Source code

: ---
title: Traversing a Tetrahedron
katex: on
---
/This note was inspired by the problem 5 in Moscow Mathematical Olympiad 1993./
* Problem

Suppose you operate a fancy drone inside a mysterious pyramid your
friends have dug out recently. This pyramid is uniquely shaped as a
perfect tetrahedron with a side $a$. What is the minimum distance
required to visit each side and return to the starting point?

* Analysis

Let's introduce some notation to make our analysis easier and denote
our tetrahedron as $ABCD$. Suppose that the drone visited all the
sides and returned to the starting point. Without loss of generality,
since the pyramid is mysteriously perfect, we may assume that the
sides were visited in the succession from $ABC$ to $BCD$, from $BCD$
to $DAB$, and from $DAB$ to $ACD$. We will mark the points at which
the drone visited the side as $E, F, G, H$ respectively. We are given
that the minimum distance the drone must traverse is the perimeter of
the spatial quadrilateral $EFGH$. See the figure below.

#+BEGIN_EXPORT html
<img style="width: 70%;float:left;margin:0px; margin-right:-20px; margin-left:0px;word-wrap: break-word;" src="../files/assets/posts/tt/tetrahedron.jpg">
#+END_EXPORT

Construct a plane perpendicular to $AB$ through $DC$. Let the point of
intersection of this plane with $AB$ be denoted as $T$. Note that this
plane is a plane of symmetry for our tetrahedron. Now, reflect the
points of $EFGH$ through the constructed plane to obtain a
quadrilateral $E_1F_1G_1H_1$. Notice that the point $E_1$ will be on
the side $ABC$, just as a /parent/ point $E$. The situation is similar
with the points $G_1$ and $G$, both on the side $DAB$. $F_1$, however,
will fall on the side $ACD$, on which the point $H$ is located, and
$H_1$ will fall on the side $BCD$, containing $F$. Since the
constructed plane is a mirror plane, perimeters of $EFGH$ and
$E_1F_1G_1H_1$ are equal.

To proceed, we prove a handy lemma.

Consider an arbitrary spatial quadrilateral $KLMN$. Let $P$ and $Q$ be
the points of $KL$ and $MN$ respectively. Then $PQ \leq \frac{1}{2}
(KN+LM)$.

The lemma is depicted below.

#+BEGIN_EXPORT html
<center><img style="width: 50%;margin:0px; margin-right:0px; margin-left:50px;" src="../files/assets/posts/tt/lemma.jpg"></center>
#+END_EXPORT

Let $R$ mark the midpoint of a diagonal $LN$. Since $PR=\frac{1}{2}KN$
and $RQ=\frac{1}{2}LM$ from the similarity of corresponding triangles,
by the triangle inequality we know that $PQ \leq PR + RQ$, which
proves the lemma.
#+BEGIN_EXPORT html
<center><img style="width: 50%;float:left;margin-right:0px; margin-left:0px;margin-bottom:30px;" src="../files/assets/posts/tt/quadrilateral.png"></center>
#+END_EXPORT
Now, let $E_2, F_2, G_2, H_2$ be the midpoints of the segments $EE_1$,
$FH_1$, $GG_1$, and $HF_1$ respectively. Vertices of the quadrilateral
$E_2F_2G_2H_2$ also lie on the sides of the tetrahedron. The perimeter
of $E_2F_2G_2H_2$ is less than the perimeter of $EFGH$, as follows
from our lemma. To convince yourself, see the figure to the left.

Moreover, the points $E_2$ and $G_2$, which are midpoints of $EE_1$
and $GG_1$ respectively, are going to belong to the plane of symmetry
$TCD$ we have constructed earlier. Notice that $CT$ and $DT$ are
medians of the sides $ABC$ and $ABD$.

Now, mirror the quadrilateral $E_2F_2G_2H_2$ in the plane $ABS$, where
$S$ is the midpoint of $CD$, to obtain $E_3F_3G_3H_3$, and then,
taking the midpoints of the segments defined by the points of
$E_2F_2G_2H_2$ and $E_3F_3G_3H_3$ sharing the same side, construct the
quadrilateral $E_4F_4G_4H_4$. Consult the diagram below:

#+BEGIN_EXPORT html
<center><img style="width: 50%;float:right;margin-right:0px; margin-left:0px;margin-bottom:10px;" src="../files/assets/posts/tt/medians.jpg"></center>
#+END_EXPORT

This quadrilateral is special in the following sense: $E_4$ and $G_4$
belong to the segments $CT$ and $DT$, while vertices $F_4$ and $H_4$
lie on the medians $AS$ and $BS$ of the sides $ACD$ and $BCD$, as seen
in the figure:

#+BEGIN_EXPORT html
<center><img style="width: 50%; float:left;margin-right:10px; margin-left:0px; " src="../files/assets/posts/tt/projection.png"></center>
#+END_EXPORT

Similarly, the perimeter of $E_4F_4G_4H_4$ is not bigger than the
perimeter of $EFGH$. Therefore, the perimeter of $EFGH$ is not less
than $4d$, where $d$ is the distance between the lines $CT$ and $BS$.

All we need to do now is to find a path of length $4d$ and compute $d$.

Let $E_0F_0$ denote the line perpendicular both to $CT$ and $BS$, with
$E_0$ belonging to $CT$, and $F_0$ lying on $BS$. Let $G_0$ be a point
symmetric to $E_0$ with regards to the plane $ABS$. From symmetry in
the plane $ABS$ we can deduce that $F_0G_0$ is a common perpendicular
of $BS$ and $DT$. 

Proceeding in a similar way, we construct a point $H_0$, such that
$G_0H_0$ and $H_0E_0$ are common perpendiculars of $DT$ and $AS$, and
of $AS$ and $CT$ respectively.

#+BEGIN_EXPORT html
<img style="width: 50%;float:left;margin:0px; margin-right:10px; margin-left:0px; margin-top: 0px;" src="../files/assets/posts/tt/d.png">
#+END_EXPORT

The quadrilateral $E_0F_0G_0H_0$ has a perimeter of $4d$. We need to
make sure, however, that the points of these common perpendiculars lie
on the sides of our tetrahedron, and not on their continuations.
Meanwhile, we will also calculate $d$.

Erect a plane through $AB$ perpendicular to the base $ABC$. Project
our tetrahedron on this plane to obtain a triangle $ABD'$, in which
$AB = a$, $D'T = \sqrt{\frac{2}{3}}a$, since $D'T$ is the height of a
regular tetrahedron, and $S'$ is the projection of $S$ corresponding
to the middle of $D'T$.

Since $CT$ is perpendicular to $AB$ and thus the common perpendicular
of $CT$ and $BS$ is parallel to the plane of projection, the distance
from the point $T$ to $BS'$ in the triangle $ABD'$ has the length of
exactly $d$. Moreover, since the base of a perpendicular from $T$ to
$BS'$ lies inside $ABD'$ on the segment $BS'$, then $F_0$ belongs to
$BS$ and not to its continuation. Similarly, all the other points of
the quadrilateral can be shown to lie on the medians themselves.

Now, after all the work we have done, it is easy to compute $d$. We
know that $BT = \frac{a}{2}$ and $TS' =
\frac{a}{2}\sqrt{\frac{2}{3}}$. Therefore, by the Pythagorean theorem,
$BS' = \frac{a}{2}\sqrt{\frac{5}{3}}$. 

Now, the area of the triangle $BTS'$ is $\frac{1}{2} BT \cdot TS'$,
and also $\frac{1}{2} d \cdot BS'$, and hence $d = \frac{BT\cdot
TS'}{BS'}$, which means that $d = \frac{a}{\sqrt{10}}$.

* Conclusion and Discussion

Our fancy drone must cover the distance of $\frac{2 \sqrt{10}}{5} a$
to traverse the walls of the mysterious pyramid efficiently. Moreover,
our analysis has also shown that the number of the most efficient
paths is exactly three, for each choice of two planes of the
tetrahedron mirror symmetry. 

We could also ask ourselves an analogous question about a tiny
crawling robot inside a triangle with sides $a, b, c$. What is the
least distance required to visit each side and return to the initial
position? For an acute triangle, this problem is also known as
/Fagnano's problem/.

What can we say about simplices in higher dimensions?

▶ **THE PROBLEM**
Write out all the material exactly.

▶ **EXPECTED ANSWER**
Source code

: ---
title: Traversing a Tetrahedron
katex: on
---
/This note was inspired by the problem 5 in Moscow Mathematical Olympiad 1993./
* Problem

Suppose you operate a fancy drone inside a mysterious pyramid your
friends have dug out recently. This pyramid is uniquely shaped as a
perfect tetrahedron with a side $a$. What is the minimum distance
required to visit each side and return to the starting point?

* Analysis

Let's introduce some notation to make our analysis easier and denote
our tetrahedron as $ABCD$. Suppose that the drone visited all the
sides and returned to the starting point. Without loss of generality,
since the pyramid is mysteriously perfect, we may assume that the
sides were visited in the succession from $ABC$ to $BCD$, from $BCD$
to $DAB$, and from $DAB$ to $ACD$. We will mark the points at which
the drone visited the side as $E, F, G, H$ respectively. We are given
that the minimum distance the drone must traverse is the perimeter of
the spatial quadrilateral $EFGH$. See the figure below.

#+BEGIN_EXPORT html
<img style="width: 70%;float:left;margin:0px; margin-right:-20px; margin-left:0px;word-wrap: break-word;" src="../files/assets/posts/tt/tetrahedron.jpg">
#+END_EXPORT

Construct a plane perpendicular to $AB$ through $DC$. Let the point of
intersection of this plane with $AB$ be denoted as $T$. Note that this
plane is a plane of symmetry for our tetrahedron. Now, reflect the
points of $EFGH$ through the constructed plane to obtain a
quadrilateral $E_1F_1G_1H_1$. Notice that the point $E_1$ will be on
the side $ABC$, just as a /parent/ point $E$. The situation is similar
with the points $G_1$ and $G$, both on the side $DAB$. $F_1$, however,
will fall on the side $ACD$, on which the point $H$ is located, and
$H_1$ will fall on the side $BCD$, containing $F$. Since the
constructed plane is a mirror plane, perimeters of $EFGH$ and
$E_1F_1G_1H_1$ are equal.

To proceed, we prove a handy lemma.

Consider an arbitrary spatial quadrilateral $KLMN$. Let $P$ and $Q$ be
the points of $KL$ and $MN$ respectively. Then $PQ \leq \frac{1}{2}
(KN+LM)$.

The lemma is depicted below.

#+BEGIN_EXPORT html
<center><img style="width: 50%;margin:0px; margin-right:0px; margin-left:50px;" src="../files/assets/posts/tt/lemma.jpg"></center>
#+END_EXPORT

Let $R$ mark the midpoint of a diagonal $LN$. Since $PR=\frac{1}{2}KN$
and $RQ=\frac{1}{2}LM$ from the similarity of corresponding triangles,
by the triangle inequality we know that $PQ \leq PR + RQ$, which
proves the lemma.
#+BEGIN_EXPORT html
<center><img style="width: 50%;float:left;margin-right:0px; margin-left:0px;margin-bottom:30px;" src="../files/assets/posts/tt/quadrilateral.png"></center>
#+END_EXPORT
Now, let $E_2, F_2, G_2, H_2$ be the midpoints of the segments $EE_1$,
$FH_1$, $GG_1$, and $HF_1$ respectively. Vertices of the quadrilateral
$E_2F_2G_2H_2$ also lie on the sides of the tetrahedron. The perimeter
of $E_2F_2G_2H_2$ is less than the perimeter of $EFGH$, as follows
from our lemma. To convince yourself, see the figure to the left.

Moreover, the points $E_2$ and $G_2$, which are midpoints of $EE_1$
and $GG_1$ respectively, are going to belong to the plane of symmetry
$TCD$ we have constructed earlier. Notice that $CT$ and $DT$ are
medians of the sides $ABC$ and $ABD$.

Now, mirror the quadrilateral $E_2F_2G_2H_2$ in the plane $ABS$, where
$S$ is the midpoint of $CD$, to obtain $E_3F_3G_3H_3$, and then,
taking the midpoints of the segments defined by the points of
$E_2F_2G_2H_2$ and $E_3F_3G_3H_3$ sharing the same side, construct the
quadrilateral $E_4F_4G_4H_4$. Consult the diagram below:

#+BEGIN_EXPORT html
<center><img style="width: 50%;float:right;margin-right:0px; margin-left:0px;margin-bottom:10px;" src="../files/assets/posts/tt/medians.jpg"></center>
#+END_EXPORT

This quadrilateral is special in the following sense: $E_4$ and $G_4$
belong to the segments $CT$ and $DT$, while vertices $F_4$ and $H_4$
lie on the medians $AS$ and $BS$ of the sides $ACD$ and $BCD$, as seen
in the figure:

#+BEGIN_EXPORT html
<center><img style="width: 50%; float:left;margin-right:10px; margin-left:0px; " src="../files/assets/posts/tt/projection.png"></center>
#+END_EXPORT

Similarly, the perimeter of $E_4F_4G_4H_4$ is not bigger than the
perimeter of $EFGH$. Therefore, the perimeter of $EFGH$ is not less
than $4d$, where $d$ is the distance between the lines $CT$ and $BS$.

All we need to do now is to find a path of length $4d$ and compute $d$.

Let $E_0F_0$ denote the line perpendicular both to $CT$ and $BS$, with
$E_0$ belonging to $CT$, and $F_0$ lying on $BS$. Let $G_0$ be a point
symmetric to $E_0$ with regards to the plane $ABS$. From symmetry in
the plane $ABS$ we can deduce that $F_0G_0$ is a common perpendicular
of $BS$ and $DT$. 

Proceeding in a similar way, we construct a point $H_0$, such that
$G_0H_0$ and $H_0E_0$ are common perpendiculars of $DT$ and $AS$, and
of $AS$ and $CT$ respectively.

#+BEGIN_EXPORT html
<img style="width: 50%;float:left;margin:0px; margin-right:10px; margin-left:0px; margin-top: 0px;" src="../files/assets/posts/tt/d.png">
#+END_EXPORT

The quadrilateral $E_0F_0G_0H_0$ has a perimeter of $4d$. We need to
make sure, however, that the points of these common perpendiculars lie
on the sides of our tetrahedron, and not on their continuations.
Meanwhile, we will also calculate $d$.

Erect a plane through $AB$ perpendicular to the base $ABC$. Project
our tetrahedron on this plane to obtain a triangle $ABD'$, in which
$AB = a$, $D'T = \sqrt{\frac{2}{3}}a$, since $D'T$ is the height of a
regular tetrahedron, and $S'$ is the projection of $S$ corresponding
to the middle of $D'T$.

Since $CT$ is perpendicular to $AB$ and thus the common perpendicular
of $CT$ and $BS$ is parallel to the plane of projection, the distance
from the point $T$ to $BS'$ in the triangle $ABD'$ has the length of
exactly $d$. Moreover, since the base of a perpendicular from $T$ to
$BS'$ lies inside $ABD'$ on the segment $BS'$, then $F_0$ belongs to
$BS$ and not to its continuation. Similarly, all the other points of
the quadrilateral can be shown to lie on the medians themselves.

Now, after all the work we have done, it is easy to compute $d$. We
know that $BT = \frac{a}{2}$ and $TS' =
\frac{a}{2}\sqrt{\frac{2}{3}}$. Therefore, by the Pythagorean theorem,
$BS' = \frac{a}{2}\sqrt{\frac{5}{3}}$. 

Now, the area of the triangle $BTS'$ is $\frac{1}{2} BT \cdot TS'$,
and also $\frac{1}{2} d \cdot BS'$, and hence $d = \frac{BT\cdot
TS'}{BS'}$, which means that $d = \frac{a}{\sqrt{10}}$.

* Conclusion and Discussion

Our fancy drone must cover the distance of $\frac{2 \sqrt{10}}{5} a$
to traverse the walls of the mysterious pyramid efficiently. Moreover,
our analysis has also shown that the number of the most efficient
paths is exactly three, for each choice of two planes of the
tetrahedron mirror symmetry. 

We could also ask ourselves an analogous question about a tiny
crawling robot inside a triangle with sides $a, b, c$. What is the
least distance required to visit each side and return to the initial
position? For an acute triangle, this problem is also known as
/Fagnano's problem/.

What can we say about simplices in higher dimensions?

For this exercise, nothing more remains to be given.